**WRITTEN TASK:** Each line of the data has to be transcribed exactly.

**PROVIDED INFORMATION:**
####################

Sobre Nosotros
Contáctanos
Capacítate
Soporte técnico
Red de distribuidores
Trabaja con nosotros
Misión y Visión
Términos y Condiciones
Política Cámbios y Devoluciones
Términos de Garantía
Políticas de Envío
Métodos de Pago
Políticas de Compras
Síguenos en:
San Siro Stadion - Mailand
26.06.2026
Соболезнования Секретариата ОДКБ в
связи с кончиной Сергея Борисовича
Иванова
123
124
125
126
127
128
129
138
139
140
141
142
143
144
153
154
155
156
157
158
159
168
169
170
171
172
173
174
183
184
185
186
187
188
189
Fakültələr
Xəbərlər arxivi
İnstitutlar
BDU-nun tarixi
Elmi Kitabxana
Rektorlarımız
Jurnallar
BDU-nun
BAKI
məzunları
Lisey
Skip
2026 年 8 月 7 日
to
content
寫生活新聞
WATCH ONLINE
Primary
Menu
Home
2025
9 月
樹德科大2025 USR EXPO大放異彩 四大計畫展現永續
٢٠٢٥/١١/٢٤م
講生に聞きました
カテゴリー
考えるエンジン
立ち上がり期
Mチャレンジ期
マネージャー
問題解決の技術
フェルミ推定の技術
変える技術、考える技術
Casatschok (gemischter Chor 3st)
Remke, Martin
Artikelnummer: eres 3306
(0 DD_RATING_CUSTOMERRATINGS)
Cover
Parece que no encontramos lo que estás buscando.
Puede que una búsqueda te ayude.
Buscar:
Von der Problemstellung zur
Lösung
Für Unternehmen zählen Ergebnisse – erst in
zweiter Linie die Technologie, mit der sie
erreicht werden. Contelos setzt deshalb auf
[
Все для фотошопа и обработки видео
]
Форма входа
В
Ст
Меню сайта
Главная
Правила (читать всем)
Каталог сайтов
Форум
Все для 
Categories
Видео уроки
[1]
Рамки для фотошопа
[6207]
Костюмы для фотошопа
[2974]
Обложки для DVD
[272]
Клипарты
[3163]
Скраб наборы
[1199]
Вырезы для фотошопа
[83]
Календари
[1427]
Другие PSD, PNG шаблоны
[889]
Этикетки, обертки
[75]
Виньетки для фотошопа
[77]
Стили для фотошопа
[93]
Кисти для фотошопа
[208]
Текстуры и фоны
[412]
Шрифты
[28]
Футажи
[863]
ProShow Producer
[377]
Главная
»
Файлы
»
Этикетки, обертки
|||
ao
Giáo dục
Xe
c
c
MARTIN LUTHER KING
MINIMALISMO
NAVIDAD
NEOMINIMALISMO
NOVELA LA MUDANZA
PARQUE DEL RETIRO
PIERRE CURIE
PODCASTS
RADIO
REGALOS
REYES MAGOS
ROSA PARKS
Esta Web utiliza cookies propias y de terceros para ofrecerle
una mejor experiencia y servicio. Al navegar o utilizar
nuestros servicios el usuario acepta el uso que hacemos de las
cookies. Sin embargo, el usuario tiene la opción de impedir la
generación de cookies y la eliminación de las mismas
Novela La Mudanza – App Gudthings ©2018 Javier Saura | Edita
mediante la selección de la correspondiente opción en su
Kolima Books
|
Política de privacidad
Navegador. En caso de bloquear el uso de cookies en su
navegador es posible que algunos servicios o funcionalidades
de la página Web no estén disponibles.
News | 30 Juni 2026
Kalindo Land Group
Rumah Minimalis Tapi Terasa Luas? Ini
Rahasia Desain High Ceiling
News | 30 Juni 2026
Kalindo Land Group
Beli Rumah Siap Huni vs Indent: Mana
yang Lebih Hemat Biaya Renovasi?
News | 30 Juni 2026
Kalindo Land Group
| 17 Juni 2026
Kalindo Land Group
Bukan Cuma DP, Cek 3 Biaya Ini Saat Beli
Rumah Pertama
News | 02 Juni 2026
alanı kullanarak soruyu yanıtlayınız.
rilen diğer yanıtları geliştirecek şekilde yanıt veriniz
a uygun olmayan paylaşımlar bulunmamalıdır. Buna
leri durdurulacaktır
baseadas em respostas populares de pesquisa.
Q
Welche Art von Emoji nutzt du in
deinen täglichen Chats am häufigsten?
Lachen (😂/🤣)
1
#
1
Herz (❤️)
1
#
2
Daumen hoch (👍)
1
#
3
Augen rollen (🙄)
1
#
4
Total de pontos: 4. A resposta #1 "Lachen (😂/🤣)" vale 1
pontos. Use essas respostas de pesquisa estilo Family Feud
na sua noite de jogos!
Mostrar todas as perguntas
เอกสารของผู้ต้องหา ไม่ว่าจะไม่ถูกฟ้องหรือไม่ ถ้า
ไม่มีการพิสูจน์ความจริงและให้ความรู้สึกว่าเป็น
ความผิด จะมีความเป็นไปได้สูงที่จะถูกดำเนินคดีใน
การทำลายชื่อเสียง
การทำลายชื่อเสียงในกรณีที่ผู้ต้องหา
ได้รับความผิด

####################

**TASK OUTPUT:**
Sobre Nosotros
Contáctanos
Capacítate
Soporte técnico
Red de distribuidores
Trabaja con nosotros
Misión y Visión
Términos y Condiciones
Política Cámbios y Devoluciones
Términos de Garantía
Políticas de Envío
Métodos de Pago
Políticas de Compras
Síguenos en:
San Siro Stadion - Mailand
26.06.2026
Соболезнования Секретариата ОДКБ в
связи с кончиной Сергея Борисовича
Иванова
123
124
125
126
127
128
129
138
139
140
141
142
143
144
153
154
155
156
157
158
159
168
169
170
171
172
173
174
183
184
185
186
187
188
189
Fakültələr
Xəbərlər arxivi
İnstitutlar
BDU-nun tarixi
Elmi Kitabxana
Rektorlarımız
Jurnallar
BDU-nun
BAKI
məzunları
Lisey
Skip
2026 年 8 月 7 日
to
content
寫生活新聞
WATCH ONLINE
Primary
Menu
Home
2025
9 月
樹德科大2025 USR EXPO大放異彩 四大計畫展現永續
٢٠٢٥/١١/٢٤م
講生に聞きました
カテゴリー
考えるエンジン
立ち上がり期
Mチャレンジ期
マネージャー
問題解決の技術
フェルミ推定の技術
変える技術、考える技術
Casatschok (gemischter Chor 3st)
Remke, Martin
Artikelnummer: eres 3306
(0 DD_RATING_CUSTOMERRATINGS)
Cover
Parece que no encontramos lo que estás buscando.
Puede que una búsqueda te ayude.
Buscar:
Von der Problemstellung zur
Lösung
Für Unternehmen zählen Ergebnisse – erst in
zweiter Linie die Technologie, mit der sie
erreicht werden. Contelos setzt deshalb auf
[
Все для фотошопа и обработки видео
]
Форма входа
В
Ст
Меню сайта
Главная
Правила (читать всем)
Каталог сайтов
Форум
Все для 
Categories
Видео уроки
[1]
Рамки для фотошопа
[6207]
Костюмы для фотошопа
[2974]
Обложки для DVD
[272]
Клипарты
[3163]
Скраб наборы
[1199]
Вырезы для фотошопа
[83]
Календари
[1427]
Другие PSD, PNG шаблоны
[889]
Этикетки, обертки
[75]
Виньетки для фотошопа
[77]
Стили для фотошопа
[93]
Кисти для фотошопа
[208]
Текстуры и фоны
[412]
Шрифты
[28]
Футажи
[863]
ProShow Producer
[377]
Главная
»
Файлы
»
Этикетки, обертки
|||
ao
Giáo dục
Xe
c
c
MARTIN LUTHER KING
MINIMALISMO
NAVIDAD
NEOMINIMALISMO
NOVELA LA MUDANZA
PARQUE DEL RETIRO
PIERRE CURIE
PODCASTS
RADIO
REGALOS
REYES MAGOS
ROSA PARKS
Esta Web utiliza cookies propias y de terceros para ofrecerle
una mejor experiencia y servicio. Al navegar o utilizar
nuestros servicios el usuario acepta el uso que hacemos de las
cookies. Sin embargo, el usuario tiene la opción de impedir la
generación de cookies y la eliminación de las mismas
Novela La Mudanza – App Gudthings ©2018 Javier Saura | Edita
mediante la selección de la correspondiente opción en su
Kolima Books
|
Política de privacidad
Navegador. En caso de bloquear el uso de cookies en su
navegador es posible que algunos servicios o funcionalidades
de la página Web no estén disponibles.
News | 30 Juni 2026
Kalindo Land Group
Rumah Minimalis Tapi Terasa Luas? Ini
Rahasia Desain High Ceiling
News | 30 Juni 2026
Kalindo Land Group
Beli Rumah Siap Huni vs Indent: Mana
yang Lebih Hemat Biaya Renovasi?
News | 30 Juni 2026
Kalindo Land Group
| 17 Juni 2026
Kalindo Land Group
Bukan Cuma DP, Cek 3 Biaya Ini Saat Beli
Rumah Pertama
News | 02 Juni 2026
alanı kullanarak soruyu yanıtlayınız.
rilen diğer yanıtları geliştirecek şekilde yanıt veriniz
a uygun olmayan paylaşımlar bulunmamalıdır. Buna
leri durdurulacaktır
baseadas em respostas populares de pesquisa.
Q
Welche Art von Emoji nutzt du in
deinen täglichen Chats am häufigsten?
Lachen (😂/🤣)
1
#
1
Herz (❤️)
1
#
2
Daumen hoch (👍)
1
#
3
Augen rollen (🙄)
1
#
4
Total de pontos: 4. A resposta #1 "Lachen (😂/🤣)" vale 1
pontos. Use essas respostas de pesquisa estilo Family Feud
na sua noite de jogos!
Mostrar todas as perguntas
เอกสารของผู้ต้องหา ไม่ว่าจะไม่ถูกฟ้องหรือไม่ ถ้า
ไม่มีการพิสูจน์ความจริงและให้ความรู้สึกว่าเป็น
ความผิด จะมีความเป็นไปได้สูงที่จะถูกดำเนินคดีใน
การทำลายชื่อเสียง
การทำลายชื่อเสียงในกรณีที่ผู้ต้องหา
ได้รับความผิด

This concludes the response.